[Stored data]
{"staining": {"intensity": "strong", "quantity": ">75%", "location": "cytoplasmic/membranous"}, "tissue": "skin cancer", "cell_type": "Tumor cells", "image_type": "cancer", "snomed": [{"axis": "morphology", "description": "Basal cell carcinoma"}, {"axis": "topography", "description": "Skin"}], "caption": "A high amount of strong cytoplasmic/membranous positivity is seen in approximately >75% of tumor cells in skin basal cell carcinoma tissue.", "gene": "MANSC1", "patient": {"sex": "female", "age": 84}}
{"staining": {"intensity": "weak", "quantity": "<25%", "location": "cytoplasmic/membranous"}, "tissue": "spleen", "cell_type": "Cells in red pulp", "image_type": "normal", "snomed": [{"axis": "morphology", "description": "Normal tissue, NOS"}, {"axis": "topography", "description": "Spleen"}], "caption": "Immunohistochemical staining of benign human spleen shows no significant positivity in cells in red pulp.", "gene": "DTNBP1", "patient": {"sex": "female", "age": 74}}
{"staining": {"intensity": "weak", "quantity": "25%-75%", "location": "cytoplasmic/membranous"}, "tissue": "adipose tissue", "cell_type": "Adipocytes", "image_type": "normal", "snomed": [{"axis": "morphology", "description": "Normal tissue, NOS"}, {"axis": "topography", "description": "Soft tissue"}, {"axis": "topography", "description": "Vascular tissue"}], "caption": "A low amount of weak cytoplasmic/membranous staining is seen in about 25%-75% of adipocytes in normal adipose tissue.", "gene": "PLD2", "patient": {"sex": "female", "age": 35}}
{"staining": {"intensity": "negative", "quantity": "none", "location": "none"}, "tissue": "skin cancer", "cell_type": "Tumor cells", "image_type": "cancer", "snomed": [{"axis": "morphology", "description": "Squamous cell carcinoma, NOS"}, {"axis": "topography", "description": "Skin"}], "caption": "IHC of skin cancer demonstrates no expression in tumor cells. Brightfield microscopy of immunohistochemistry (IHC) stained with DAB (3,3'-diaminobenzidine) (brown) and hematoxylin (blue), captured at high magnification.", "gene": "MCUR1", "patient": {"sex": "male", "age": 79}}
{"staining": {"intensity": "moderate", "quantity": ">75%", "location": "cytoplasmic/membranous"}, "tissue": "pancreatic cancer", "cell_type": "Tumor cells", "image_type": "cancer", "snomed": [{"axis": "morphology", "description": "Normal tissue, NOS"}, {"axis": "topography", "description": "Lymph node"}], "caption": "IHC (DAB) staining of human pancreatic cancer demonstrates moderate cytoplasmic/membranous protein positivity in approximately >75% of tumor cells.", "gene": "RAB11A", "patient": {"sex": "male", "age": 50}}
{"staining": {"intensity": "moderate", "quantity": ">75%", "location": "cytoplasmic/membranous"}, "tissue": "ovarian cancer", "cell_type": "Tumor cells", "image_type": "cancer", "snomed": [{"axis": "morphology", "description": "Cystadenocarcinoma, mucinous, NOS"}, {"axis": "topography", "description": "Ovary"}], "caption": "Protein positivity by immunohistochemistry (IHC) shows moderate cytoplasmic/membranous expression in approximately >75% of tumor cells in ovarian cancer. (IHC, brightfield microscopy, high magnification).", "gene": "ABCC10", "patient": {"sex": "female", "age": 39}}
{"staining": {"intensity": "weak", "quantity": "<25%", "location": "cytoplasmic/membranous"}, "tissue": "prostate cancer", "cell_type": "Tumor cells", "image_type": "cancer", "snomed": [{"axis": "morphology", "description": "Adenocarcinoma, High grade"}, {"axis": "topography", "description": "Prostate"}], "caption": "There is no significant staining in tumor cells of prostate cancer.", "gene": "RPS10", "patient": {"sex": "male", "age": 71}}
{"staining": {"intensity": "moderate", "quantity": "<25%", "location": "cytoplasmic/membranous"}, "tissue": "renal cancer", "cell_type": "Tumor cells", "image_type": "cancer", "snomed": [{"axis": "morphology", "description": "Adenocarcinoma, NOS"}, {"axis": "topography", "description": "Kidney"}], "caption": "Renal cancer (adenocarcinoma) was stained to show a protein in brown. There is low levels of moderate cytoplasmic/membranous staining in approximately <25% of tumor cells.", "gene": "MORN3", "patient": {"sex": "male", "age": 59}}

## Work order
Copy out the entries above without altering a single character.

## Solution to this problem
{"staining": {"intensity": "strong", "quantity": ">75%", "location": "cytoplasmic/membranous"}, "tissue": "skin cancer", "cell_type": "Tumor cells", "image_type": "cancer", "snomed": [{"axis": "morphology", "description": "Basal cell carcinoma"}, {"axis": "topography", "description": "Skin"}], "caption": "A high amount of strong cytoplasmic/membranous positivity is seen in approximately >75% of tumor cells in skin basal cell carcinoma tissue.", "gene": "MANSC1", "patient": {"sex": "female", "age": 84}}
{"staining": {"intensity": "weak", "quantity": "<25%", "location": "cytoplasmic/membranous"}, "tissue": "spleen", "cell_type": "Cells in red pulp", "image_type": "normal", "snomed": [{"axis": "morphology", "description": "Normal tissue, NOS"}, {"axis": "topography", "description": "Spleen"}], "caption": "Immunohistochemical staining of benign human spleen shows no significant positivity in cells in red pulp.", "gene": "DTNBP1", "patient": {"sex": "female", "age": 74}}
{"staining": {"intensity": "weak", "quantity": "25%-75%", "location": "cytoplasmic/membranous"}, "tissue": "adipose tissue", "cell_type": "Adipocytes", "image_type": "normal", "snomed": [{"axis": "morphology", "description": "Normal tissue, NOS"}, {"axis": "topography", "description": "Soft tissue"}, {"axis": "topography", "description": "Vascular tissue"}], "caption": "A low amount of weak cytoplasmic/membranous staining is seen in about 25%-75% of adipocytes in normal adipose tissue.", "gene": "PLD2", "patient": {"sex": "female", "age": 35}}
{"staining": {"intensity": "negative", "quantity": "none", "location": "none"}, "tissue": "skin cancer", "cell_type": "Tumor cells", "image_type": "cancer", "snomed": [{"axis": "morphology", "description": "Squamous cell carcinoma, NOS"}, {"axis": "topography", "description": "Skin"}], "caption": "IHC of skin cancer demonstrates no expression in tumor cells. Brightfield microscopy of immunohistochemistry (IHC) stained with DAB (3,3'-diaminobenzidine) (brown) and hematoxylin (blue), captured at high magnification.", "gene": "MCUR1", "patient": {"sex": "male", "age": 79}}
{"staining": {"intensity": "moderate", "quantity": ">75%", "location": "cytoplasmic/membranous"}, "tissue": "pancreatic cancer", "cell_type": "Tumor cells", "image_type": "cancer", "snomed": [{"axis": "morphology", "description": "Normal tissue, NOS"}, {"axis": "topography", "description": "Lymph node"}], "caption": "IHC (DAB) staining of human pancreatic cancer demonstrates moderate cytoplasmic/membranous protein positivity in approximately >75% of tumor cells.", "gene": "RAB11A", "patient": {"sex": "male", "age": 50}}
{"staining": {"intensity": "moderate", "quantity": ">75%", "location": "cytoplasmic/membranous"}, "tissue": "ovarian cancer", "cell_type": "Tumor cells", "image_type": "cancer", "snomed": [{"axis": "morphology", "description": "Cystadenocarcinoma, mucinous, NOS"}, {"axis": "topography", "description": "Ovary"}], "caption": "Protein positivity by immunohistochemistry (IHC) shows moderate cytoplasmic/membranous expression in approximately >75% of tumor cells in ovarian cancer. (IHC, brightfield microscopy, high magnification).", "gene": "ABCC10", "patient": {"sex": "female", "age": 39}}
{"staining": {"intensity": "weak", "quantity": "<25%", "location": "cytoplasmic/membranous"}, "tissue": "prostate cancer", "cell_type": "Tumor cells", "image_type": "cancer", "snomed": [{"axis": "morphology", "description": "Adenocarcinoma, High grade"}, {"axis": "topography", "description": "Prostate"}], "caption": "There is no significant staining in tumor cells of prostate cancer.", "gene": "RPS10", "patient": {"sex": "male", "age": 71}}
{"staining": {"intensity": "moderate", "quantity": "<25%", "location": "cytoplasmic/membranous"}, "tissue": "renal cancer", "cell_type": "Tumor cells", "image_type": "cancer", "snomed": [{"axis": "morphology", "description": "Adenocarcinoma, NOS"}, {"axis": "topography", "description": "Kidney"}], "caption": "Renal cancer (adenocarcinoma) was stained to show a protein in brown. There is low levels of moderate cytoplasmic/membranous staining in approximately <25% of tumor cells.", "gene": "MORN3", "patient": {"sex": "male", "age": 59}}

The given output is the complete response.